Glassman began digging in front of the tombstone and eventually excavated the metal casket, which was then put into a hearse and transported to a city garage, where the examination of the body would then begin.

"One of the first things that I do when I do an examination of an individual is I take an inventory of everything that's there," he said. “Sometimes bones will erode, and you won't have anything present from them. As I was doing that inventory, there was not an ‘aha’ moment, if you will, but there was something like that.

"After I started the skull and started working my way down the body, I noticed it was covered with some fragments and so, when I got to the arms, there was one arm that was amputated, and it would have been amputated long before the person died. The bone there was atrophied. So immediately I asked the family members if Jesse James was an amputee and they said, ‘Absolutely not,’ and I said, ‘Well, then we can stop here because this is not Jesse James – nor is it J. Frank Dalton, because J. Frank Dalton had both arms at the time of death. So, here I've got an unknown body in the cemetery plot of J. Frank Dalton, also known as Jesse James. Now the question is: Who is the body that we dug up?”

Glassman said the body that was exhumed was eventually identified as Henry Holland, an amputee who had passed away in 1927.
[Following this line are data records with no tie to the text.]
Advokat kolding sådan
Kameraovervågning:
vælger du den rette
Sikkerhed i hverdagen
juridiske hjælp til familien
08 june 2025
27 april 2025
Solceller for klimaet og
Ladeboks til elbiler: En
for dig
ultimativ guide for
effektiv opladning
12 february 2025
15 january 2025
Glassman said it was thought at the time that Dalton was buried in a wooden casket, not a metal one. When the excavation was taking place, he said a few pieces of rotten wood were found one plot over from what is now known as Holland’s grave – leading people to believe that James/Dalton was actually buried in the plot adjacent to Holland’s.

"After I told them that this is not Jesse James, then everybody was asking me to go back and excavate next to it where we found some wood chips," Glassman said. “I told them that I was unwilling to do that, because the court order only indicated the exhumation of one body, and that was the body laid at the plot with the Jesse James monument at it.”
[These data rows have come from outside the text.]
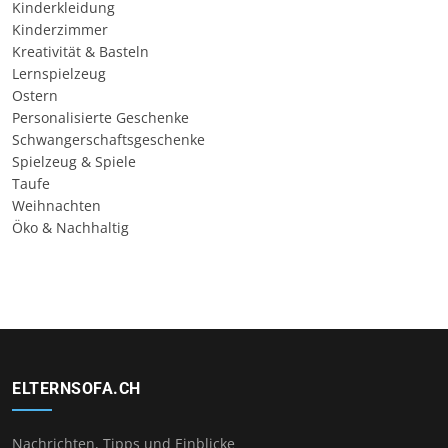
Kinderkleidung
Kinderzimmer
Kreativität & Basteln
Lernspielzeug
Ostern
Personalisierte Geschenke
Schwangerschaftsgeschenke
Spielzeug & Spiele
Taufe
Weihnachten
Öko & Nachhaltig
ELTERNSOFA.CH
Nachrichten, Tipps und Einblicke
Glassman said since the adjacent plot was never exhumed, some believe that the monument was placed over the wrong grave, or the ground shifted and forced the monument to move in front of Holland’s plot instead.

"The mystery still exists, because we were not able to prove one way or the other that the remains of J. Frank Dalton were or were not Jesse Woodson James,” he said. “Nobody has DNA, that body has never been recovered, and it's still presumably, in the Granbury Cemetery.”


Glassman said that several individuals believed that he was brought in to conduct the exhumation with an agenda to disprove the legend, but he said that was farthest from the truth.

"As a scientist, I'm totally unbiased,” he said. “To me, I do this as a science, and the outcome is based on the science that's found. I have no opinion one way or the other. Some people thought I was on a team to help prove that the Missouri exhumation was correct. No, I was essentially hired to exhume a body and extract elements for DNA analysis to see if that was Jesse James.”


More than 20 years have passed since the exhumation was done on James’ reputed grave – but whether or not the notorious outlaw is buried in Granbury or Missouri continues to remain a mystery to this day.

“The mystery still continues and probably should remain a mystery,” Glassman added. “This is part of the lore. It's part of the Granbury story, and I would suggest that it be left at that.”

He added that it’s not uncommon for elderly individuals to have misrecollections of their lives, which could have led J. Frank Dalton to assume the identity of Jesse James.

"Dalton may have had an affiliation with Jesse James, if he was not Jesse James himself; and in an elder age, just kind of morphed in his mind that he was Jesse James, even though he may have been an affiliate of Jesse,” Glassman explained.

Whatever the case may be, however, perhaps it’s best to let this certain mystery remain unsolved.

Glassman added, "It's an interesting story – and one that is destined to be continued.”